→ **YOUR ASSIGNMENT**
When you repeat the entries, reproduce each line exactly and omit every picture.

→ **LISTED ENTRIES**
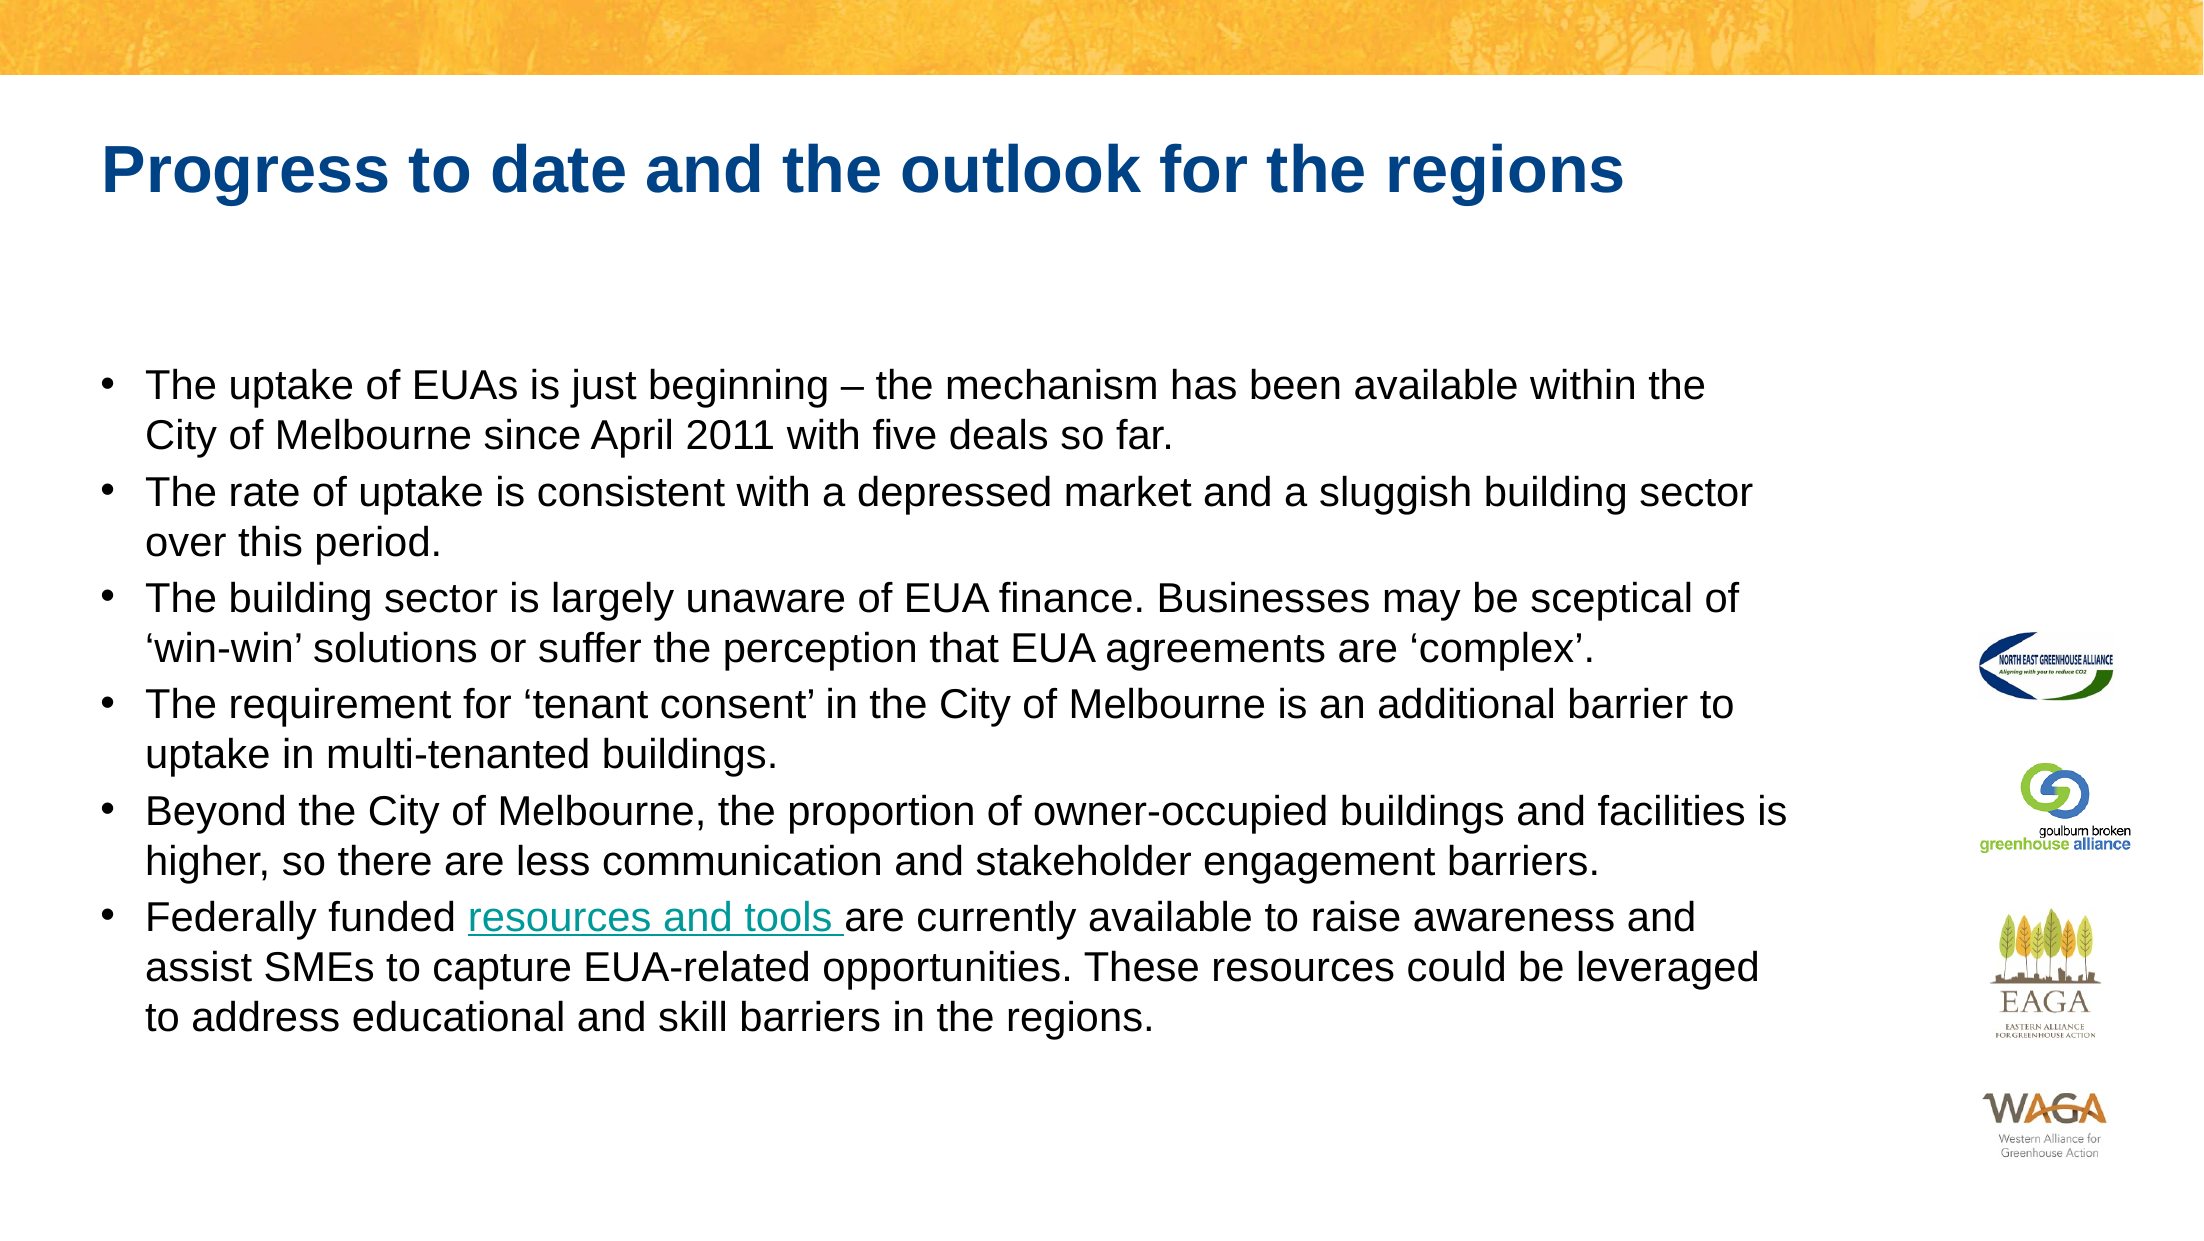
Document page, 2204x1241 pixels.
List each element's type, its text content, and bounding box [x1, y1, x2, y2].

picture [1977, 628, 2115, 703]
picture [1986, 906, 2104, 1041]
title Progress to date and the outlook for the regions [81, 116, 1841, 314]
text_box The uptake of EUAs is just beginning – the mechanism has been available within the City of Melbourne since April 2011 with five deals so far. The rate of uptake is consistent with a depressed market and a sluggish building sector over this period. The building sector is largely unaware of EUA finance. Businesses may be sceptical of ‘win-win’ solutions or suffer the perception that EUA agreements are ‘complex’. The requirement for ‘tenant consent’ in the City of Melbourne is an additional barrier to uptake in multi-tenanted buildings. Beyond the City of Melbourne, the proportion of owner-occupied buildings and facilities is higher, so there are less communication and stakeholder engagement barriers. Federally funded resources and tools are currently available to raise awareness and assist SMEs to capture EUA-related opportunities. These resources could be leveraged to address educational and skill barriers in the regions. [85, 350, 1805, 1047]
picture [1968, 1076, 2129, 1172]
picture [0, 0, 2204, 75]
picture [1975, 760, 2137, 855]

→ **WRITTEN SOLUTION**
Document page, 2204x1241 pixels.
List each element's type, its text content, and bounding box [x1, y1, x2, y2].

picture [1977, 628, 2115, 703]
picture [1986, 906, 2104, 1041]
title Progress to date and the outlook for the regions [81, 116, 1841, 314]
text_box The uptake of EUAs is just beginning – the mechanism has been available within the City of Melbourne since April 2011 with five deals so far. The rate of uptake is consistent with a depressed market and a sluggish building sector over this period. The building sector is largely unaware of EUA finance. Businesses may be sceptical of ‘win-win’ solutions or suffer the perception that EUA agreements are ‘complex’. The requirement for ‘tenant consent’ in the City of Melbourne is an additional barrier to uptake in multi-tenanted buildings. Beyond the City of Melbourne, the proportion of owner-occupied buildings and facilities is higher, so there are less communication and stakeholder engagement barriers. Federally funded resources and tools are currently available to raise awareness and assist SMEs to capture EUA-related opportunities. These resources could be leveraged to address educational and skill barriers in the regions. [85, 350, 1805, 1047]
picture [1968, 1076, 2129, 1172]
picture [0, 0, 2204, 75]
picture [1975, 760, 2137, 855]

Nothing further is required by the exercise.